Though mentioned only once, Hiroshima and Nagasaki loom large over Nuclear Nation, an assured and sobering documentary that charts the situation in Futaba, Japan, shortly after the 2011 meltdown at the nearby Fukushima Daiichi nuclear power plant.
Due to the catastrophic infrastructural damage wrought by this calamity (and the preceding tsunami and earthquake), most of Futaba’s residents were forced to relocate to a nearby school.

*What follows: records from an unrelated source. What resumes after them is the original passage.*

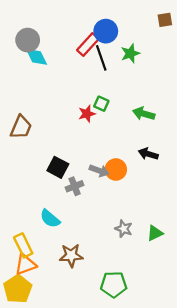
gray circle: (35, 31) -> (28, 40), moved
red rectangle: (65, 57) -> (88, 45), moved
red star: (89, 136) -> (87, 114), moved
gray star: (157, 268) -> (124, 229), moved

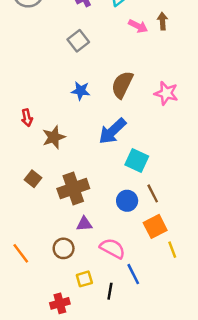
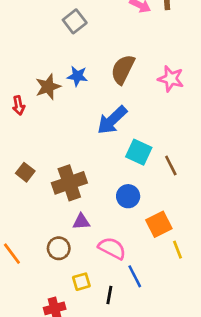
brown star: (54, 137) -> (48, 87), moved
brown line: (153, 193) -> (171, 166), moved

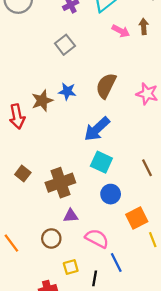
red arrow: (19, 105) -> (17, 117), size x1.5
cyan square: (139, 152) -> (101, 162), moved

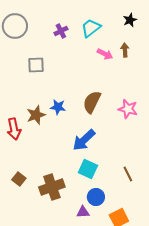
gray square: (65, 45) -> (36, 65), moved, turned 36
purple triangle: (71, 216) -> (83, 212), moved

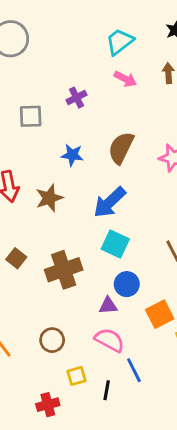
purple cross: (61, 31) -> (77, 98), moved
pink arrow: (105, 54) -> (125, 79), moved
gray square: (36, 65) -> (31, 116), moved
brown star: (36, 115) -> (49, 198), moved

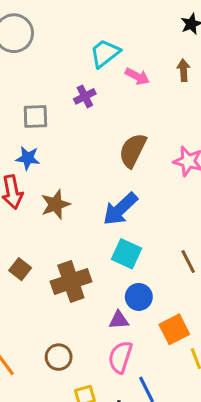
cyan trapezoid: (120, 42) -> (105, 53), moved
blue star: (72, 155) -> (28, 158), moved
pink semicircle: (110, 340) -> (120, 357), turned -100

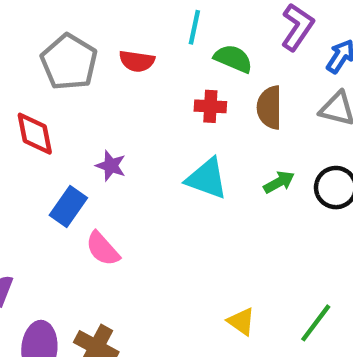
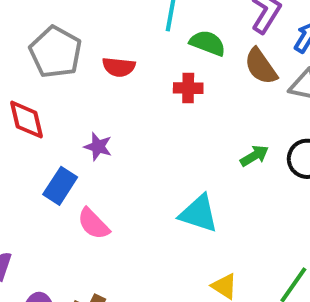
red semicircle: (137, 61) -> (119, 67), moved
brown semicircle: (270, 107) -> (261, 66), moved, turned -33
cyan triangle: (207, 179) -> (199, 214), moved

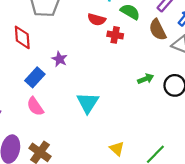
red semicircle: (119, 67) -> (97, 20), moved
cyan triangle: (199, 214) -> (88, 103), moved, turned 35
pink semicircle: (93, 224) -> (35, 106), moved

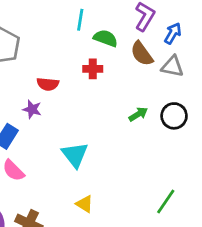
red semicircle: (97, 20) -> (48, 84), moved
yellow triangle: (117, 149) -> (85, 204), moved

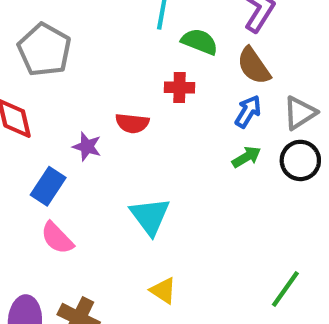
blue arrow: (173, 33) -> (248, 111), moved
gray triangle: (172, 66) -> (300, 113), moved, turned -45
red semicircle: (48, 84) -> (132, 123), moved

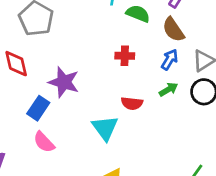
red cross: (179, 87) -> (125, 56), moved
red semicircle: (132, 123) -> (132, 103), moved
purple star: (87, 147) -> (64, 82), size x1.6

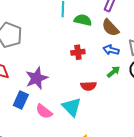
blue arrow: (170, 60) -> (111, 50), turned -98
purple star: (64, 82) -> (37, 78), turned -30
pink semicircle: (44, 142) -> (44, 111), moved

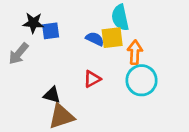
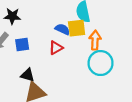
blue square: (51, 31) -> (22, 44), moved
red triangle: (92, 79) -> (56, 48), moved

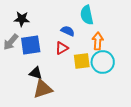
yellow square: (77, 28) -> (82, 61), moved
blue square: (22, 44) -> (31, 45), size x1.5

Funahashi’s film locates the ongoing tragedy of these circumstances in crowded classroom dorms, cramped makeshift offices, and the uniformly despondent countenances of those who lost homes and loved ones to the catastrophe and who have now been left purgatorial refugees.
Employing straightforward, music-free aesthetics that express the grim realities of his story, director Funahashi captures both grief and outrage in equal measure, all of it tinged with the displaced and desolate citizens’ regret over having predicated their fates on the very energy-source technology that cost them so much during WWII.
While one man pines for his Mad Max and Planet of the Apes DVDs, Futaba itself proves to be a true apocalyptic wasteland of demolished buildings and contaminated debris — sights that silently scream out in opposition to indifferent government officials and corporations still committed to using nuclear power.